We can do some interesting things here:

sort -n merged | tail

sort -n will sort the contents of the file merged, numerically. That means it will output the directories, sorted in an ascending way based on their file size. tail will print out the last few lines. So the command above prints out the few biggest directories in your machine.

grep '^0' merged | wc -l

grep -v '^0' merged | wc -l

The first line will find all the lines which begin with zero (ie have zero size) and the second part, wc -l, will return the number of lines produced by that operation.

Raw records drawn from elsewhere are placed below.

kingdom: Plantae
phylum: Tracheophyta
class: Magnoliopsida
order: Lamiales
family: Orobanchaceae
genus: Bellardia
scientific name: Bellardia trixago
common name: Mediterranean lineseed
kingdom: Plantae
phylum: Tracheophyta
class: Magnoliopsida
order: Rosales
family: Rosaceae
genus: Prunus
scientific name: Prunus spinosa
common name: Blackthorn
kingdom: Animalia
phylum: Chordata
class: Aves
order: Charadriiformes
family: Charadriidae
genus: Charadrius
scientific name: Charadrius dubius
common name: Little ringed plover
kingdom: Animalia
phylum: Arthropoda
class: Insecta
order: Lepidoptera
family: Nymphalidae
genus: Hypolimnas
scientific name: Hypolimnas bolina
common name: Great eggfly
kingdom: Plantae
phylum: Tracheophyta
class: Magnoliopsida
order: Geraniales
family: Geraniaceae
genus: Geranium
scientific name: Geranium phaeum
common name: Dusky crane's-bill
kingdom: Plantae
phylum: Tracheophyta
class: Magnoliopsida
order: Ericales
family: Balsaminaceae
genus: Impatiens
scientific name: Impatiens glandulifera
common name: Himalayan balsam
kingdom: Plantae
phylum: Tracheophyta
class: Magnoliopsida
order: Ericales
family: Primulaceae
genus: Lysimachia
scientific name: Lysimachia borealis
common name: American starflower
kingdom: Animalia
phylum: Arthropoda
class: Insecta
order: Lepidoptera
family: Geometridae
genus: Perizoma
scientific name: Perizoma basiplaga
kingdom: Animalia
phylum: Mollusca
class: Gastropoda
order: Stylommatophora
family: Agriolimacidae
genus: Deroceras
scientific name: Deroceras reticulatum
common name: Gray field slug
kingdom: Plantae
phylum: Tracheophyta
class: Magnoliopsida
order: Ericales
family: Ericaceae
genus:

The second line is the same except the -v causes grep to output lines which do NOT begin with 0. So that line prints out the number of non-zero-size directories. On my machine there are 2042 zero-size directories and 7401 non-zero-sized ones. Of course the zero-sized dirs could contain other dirs which actually do have files.

 (tbc)




This page quickly demonstrates how to parse a Windows directory listing using Unix commands in order to parse out some useful data. While in my case this was necessary for a reason, in most cases there are command line and graphical tools that do this, and much better. Instead, the main value of this is to someone trying to learn the use of Unix tools, and this provides a great 'live' example which is neither too trivial nor so obscure that it can't be made sense of.